On September 23rd, and continuing every three days, the 5 individuals from each selected cohort were removed from their aviaries, and we randomly assigned 2 birds as untrained birds and 3 birds as flight-trained birds. Each selected cohort was initially placed in individual cages (0.6m x 0.5m x 0.5m) for two days (days -9 and -8) to measure food intake and another two days (days -7 and -5) to measure basal and peak metabolic rates (citation redacted for initial review). On day -5 we returned the two untrained birds to their original aviary and moved the 3 flight-trained birds to a 0.8m x 1.5m x 2m flight aviary.

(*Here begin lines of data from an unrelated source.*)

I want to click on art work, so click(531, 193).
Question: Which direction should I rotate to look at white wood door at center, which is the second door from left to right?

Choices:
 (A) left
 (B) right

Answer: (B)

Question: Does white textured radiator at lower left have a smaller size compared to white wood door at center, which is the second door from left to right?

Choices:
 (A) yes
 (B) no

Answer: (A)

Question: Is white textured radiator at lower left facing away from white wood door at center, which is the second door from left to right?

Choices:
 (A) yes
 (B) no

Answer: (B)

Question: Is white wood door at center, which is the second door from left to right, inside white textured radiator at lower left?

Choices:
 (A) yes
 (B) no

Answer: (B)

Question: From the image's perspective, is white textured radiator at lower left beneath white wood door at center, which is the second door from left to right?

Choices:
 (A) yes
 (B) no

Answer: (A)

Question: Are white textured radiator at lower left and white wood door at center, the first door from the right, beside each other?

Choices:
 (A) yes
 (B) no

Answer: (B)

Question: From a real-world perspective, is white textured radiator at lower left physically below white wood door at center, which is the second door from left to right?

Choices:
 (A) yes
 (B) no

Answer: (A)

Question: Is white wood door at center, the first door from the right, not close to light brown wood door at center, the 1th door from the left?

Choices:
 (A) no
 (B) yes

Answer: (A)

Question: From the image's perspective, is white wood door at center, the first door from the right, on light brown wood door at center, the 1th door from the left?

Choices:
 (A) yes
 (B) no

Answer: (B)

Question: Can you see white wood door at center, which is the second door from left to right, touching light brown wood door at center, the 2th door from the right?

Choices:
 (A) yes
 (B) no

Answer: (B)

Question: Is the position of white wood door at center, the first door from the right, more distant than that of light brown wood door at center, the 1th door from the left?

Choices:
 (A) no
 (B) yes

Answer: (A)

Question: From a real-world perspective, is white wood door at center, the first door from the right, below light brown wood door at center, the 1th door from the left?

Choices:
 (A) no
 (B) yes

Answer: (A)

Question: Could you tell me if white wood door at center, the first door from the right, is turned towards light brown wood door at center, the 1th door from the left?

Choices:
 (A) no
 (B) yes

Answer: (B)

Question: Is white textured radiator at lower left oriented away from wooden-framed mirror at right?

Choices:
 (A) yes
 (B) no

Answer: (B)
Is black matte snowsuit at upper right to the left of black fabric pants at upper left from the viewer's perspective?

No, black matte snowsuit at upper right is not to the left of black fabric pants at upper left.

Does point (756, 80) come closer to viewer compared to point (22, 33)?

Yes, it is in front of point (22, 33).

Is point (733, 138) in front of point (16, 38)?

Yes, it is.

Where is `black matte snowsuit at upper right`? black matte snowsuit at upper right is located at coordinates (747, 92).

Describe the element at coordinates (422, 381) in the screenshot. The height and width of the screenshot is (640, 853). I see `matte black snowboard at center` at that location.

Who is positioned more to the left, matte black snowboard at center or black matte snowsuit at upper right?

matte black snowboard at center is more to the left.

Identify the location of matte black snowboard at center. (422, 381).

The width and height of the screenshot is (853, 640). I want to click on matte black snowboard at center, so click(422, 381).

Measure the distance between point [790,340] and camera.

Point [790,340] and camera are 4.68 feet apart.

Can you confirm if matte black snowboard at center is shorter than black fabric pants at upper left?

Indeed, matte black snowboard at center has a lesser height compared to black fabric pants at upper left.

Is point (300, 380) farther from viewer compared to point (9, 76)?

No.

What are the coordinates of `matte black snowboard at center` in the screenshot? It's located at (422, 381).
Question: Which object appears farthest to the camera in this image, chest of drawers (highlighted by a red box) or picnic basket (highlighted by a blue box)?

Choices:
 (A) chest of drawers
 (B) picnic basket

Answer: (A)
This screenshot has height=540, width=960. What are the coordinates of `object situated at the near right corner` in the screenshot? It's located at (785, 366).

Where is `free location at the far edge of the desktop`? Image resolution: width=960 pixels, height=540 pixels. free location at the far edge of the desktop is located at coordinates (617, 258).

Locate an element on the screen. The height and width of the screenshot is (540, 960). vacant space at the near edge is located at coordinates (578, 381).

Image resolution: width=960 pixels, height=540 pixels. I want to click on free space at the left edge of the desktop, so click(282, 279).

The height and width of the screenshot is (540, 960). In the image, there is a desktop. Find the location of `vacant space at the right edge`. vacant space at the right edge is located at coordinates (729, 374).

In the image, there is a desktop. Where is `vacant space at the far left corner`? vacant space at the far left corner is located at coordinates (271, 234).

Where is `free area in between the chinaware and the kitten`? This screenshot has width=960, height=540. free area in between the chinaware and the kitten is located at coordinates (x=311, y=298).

Each cohort was blood sampled at consistent time points throughout the 25-26 day experimental period (Figure 1: Background, BG; Pre-Flight, PF; After-Flight, AF; Recovery, RC). Birds were fasted for at least 1 hour before all blood sampling time points and were bled within 30 minutes of capture. Blood samples were taken from the brachial vein, and within 10 min of blood sampling the plasma was separated from the red blood cells following centrifugation at 11,000 g for 10 minutes (Damon/IEC Division, IEC MB centrifuge, micro hematocrit). Plasma was stored at -80°C until OXY-adsorbent test and d-ROM analyses. A blood sample was obtained 9 days prior to the start of flight-training at 8:00 hr in the morning to obtain background oxidative measurements (BG) for each individual. Measuring indices of circulating oxidative status is important since an unbalanced oxidative state in the plasma would indicate damage to crucial molecules transported by the plasma (e.g. fatty acids, hemoglobin, cytokines) to muscles and organs.